Optimization of Operation Sequencing in CAPP Using Superhybrid Genetic Algorithms-Simulated Annealing Technique

Computer-aided process planning (CAPP) is an important interface between computer-aided design (CAD) and computer-aided manufacturing (CAM) in computer-integrated manufacturing environment. A problem in traditional CAPP system is that the multiple planning tasks are treated in a linear approach. This leads to an overconstrained overall solution space, and the final solution is normally far from optimal or even nonfeasible. A single sequence of operations may not be the best for all the situations in a changing production environment with multiple objectives such as minimizing number of setups, maximizing machine utilization, and minimizing number of tool changes. In general, the problem has combinatorial characteristics and complex precedence relations, which makes the problem more difficult to solve. The main contribution of this work is to develop an intelligent CAPP system for shop-floor use that can be used by an average operator and to produce globally optimized results.

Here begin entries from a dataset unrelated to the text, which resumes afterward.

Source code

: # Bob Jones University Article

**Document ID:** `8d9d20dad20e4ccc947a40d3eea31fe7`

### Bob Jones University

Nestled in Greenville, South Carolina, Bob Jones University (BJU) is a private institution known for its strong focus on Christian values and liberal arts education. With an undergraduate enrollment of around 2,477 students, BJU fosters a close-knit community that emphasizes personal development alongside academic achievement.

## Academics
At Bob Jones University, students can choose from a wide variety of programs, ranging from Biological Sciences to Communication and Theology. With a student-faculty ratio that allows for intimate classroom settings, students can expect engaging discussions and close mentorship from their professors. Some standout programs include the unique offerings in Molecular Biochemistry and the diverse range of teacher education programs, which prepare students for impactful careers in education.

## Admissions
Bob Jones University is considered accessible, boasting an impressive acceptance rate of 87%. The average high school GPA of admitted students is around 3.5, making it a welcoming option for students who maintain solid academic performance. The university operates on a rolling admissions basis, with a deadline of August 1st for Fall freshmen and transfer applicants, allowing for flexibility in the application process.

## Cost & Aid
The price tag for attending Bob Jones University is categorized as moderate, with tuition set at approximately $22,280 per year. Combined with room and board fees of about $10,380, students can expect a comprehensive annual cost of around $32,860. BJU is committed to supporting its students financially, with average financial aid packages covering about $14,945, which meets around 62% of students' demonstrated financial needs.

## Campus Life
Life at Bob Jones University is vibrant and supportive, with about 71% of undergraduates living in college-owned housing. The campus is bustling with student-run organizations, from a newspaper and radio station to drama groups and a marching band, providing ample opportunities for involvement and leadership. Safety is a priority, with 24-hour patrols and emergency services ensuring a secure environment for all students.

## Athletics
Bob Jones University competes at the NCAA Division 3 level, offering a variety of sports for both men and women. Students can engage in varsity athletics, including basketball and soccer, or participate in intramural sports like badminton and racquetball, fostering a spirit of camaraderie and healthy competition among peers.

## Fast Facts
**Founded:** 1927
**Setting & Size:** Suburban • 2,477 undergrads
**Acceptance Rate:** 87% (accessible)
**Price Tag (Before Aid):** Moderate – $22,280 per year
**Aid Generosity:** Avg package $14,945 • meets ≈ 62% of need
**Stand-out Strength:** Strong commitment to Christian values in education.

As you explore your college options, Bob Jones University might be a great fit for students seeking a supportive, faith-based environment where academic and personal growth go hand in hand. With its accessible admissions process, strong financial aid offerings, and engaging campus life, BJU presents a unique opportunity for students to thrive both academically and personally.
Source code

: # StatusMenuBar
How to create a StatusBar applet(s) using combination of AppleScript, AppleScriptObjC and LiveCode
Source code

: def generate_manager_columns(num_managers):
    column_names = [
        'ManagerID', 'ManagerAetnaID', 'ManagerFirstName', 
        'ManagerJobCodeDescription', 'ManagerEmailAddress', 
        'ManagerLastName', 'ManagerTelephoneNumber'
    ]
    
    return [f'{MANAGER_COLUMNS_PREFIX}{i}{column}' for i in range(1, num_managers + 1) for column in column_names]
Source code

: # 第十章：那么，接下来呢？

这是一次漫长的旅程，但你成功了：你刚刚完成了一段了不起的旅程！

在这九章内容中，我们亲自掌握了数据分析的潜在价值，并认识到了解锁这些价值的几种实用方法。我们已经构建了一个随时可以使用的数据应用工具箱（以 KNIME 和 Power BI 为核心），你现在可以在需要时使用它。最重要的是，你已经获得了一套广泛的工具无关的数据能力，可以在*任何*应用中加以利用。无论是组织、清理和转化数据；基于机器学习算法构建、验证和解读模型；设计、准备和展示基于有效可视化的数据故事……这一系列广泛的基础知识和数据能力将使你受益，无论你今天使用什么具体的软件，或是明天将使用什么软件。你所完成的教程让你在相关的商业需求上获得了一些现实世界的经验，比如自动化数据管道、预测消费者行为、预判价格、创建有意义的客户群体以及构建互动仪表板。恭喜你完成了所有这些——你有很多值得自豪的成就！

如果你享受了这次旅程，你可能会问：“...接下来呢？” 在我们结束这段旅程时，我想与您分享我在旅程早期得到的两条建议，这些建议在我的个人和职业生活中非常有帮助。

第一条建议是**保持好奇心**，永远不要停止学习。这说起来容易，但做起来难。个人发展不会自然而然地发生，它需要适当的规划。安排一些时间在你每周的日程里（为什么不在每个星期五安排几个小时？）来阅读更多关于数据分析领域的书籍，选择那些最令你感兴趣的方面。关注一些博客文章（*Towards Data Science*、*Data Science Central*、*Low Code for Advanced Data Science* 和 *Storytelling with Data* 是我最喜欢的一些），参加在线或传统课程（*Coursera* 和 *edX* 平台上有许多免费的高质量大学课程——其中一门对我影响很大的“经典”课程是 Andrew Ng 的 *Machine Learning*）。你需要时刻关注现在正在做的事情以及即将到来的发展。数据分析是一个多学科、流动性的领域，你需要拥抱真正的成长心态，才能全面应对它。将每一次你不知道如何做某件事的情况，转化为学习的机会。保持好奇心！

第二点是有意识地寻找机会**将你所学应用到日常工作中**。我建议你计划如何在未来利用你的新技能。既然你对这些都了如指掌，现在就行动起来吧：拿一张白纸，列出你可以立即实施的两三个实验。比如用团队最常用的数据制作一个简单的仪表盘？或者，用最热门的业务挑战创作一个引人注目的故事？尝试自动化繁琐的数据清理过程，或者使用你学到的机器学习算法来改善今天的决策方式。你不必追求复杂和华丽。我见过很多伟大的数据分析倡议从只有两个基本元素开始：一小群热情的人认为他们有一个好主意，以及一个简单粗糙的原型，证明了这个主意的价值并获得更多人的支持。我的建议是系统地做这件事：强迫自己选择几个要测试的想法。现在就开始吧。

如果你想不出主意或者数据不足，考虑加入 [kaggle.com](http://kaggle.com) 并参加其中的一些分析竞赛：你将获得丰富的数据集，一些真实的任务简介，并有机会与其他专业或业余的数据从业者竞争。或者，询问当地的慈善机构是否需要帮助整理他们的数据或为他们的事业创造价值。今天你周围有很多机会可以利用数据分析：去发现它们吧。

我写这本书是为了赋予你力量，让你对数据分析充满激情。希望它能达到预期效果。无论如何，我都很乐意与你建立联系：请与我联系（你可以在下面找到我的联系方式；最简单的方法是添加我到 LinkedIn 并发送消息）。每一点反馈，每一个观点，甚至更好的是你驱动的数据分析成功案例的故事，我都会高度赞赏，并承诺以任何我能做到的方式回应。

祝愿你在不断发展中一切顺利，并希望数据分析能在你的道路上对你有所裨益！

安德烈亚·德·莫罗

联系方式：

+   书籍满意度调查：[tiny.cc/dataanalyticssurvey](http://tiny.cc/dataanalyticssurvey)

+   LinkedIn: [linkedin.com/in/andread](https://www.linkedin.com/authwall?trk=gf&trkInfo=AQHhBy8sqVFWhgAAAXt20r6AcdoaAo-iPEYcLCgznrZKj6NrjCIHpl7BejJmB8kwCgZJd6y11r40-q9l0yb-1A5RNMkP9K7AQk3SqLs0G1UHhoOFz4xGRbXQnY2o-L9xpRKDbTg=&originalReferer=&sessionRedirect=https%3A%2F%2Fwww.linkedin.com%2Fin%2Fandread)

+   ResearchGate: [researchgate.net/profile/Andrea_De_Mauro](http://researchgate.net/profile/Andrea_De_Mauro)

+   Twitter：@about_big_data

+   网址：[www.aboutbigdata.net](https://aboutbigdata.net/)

In this paper, the feasible sequences of operations are generated based on the precedence cost matrix (PCM) and reward-penalty matrix (REPMAX) using superhybrid genetic algorithms-simulated annealing technique (S-GENSAT), a hybrid metaheuristic. Also, solution space reduction methodology based on PCM and REPMAX upgrades the procedure to superhybridization. In this work, a number of benchmark case studies are considered to demonstrate the feasibility and robustness of the proposed super-hybrid algorithm. This algorithm performs well on all the test problems, exceeding or matching the solution quality of the results reported in the literature. The main contribution of this work focuses on reducing the optimal cost with a lesser computational time along with generation of more alternate optimal feasible sequences. Also, the proposed S-GENSAT integrates solution space reduction, hybridization, trapping out of local minima, robustness, and convergence; it consistently outperformed both a conventional genetic algorithm and a conventional simulated annealing algorithm.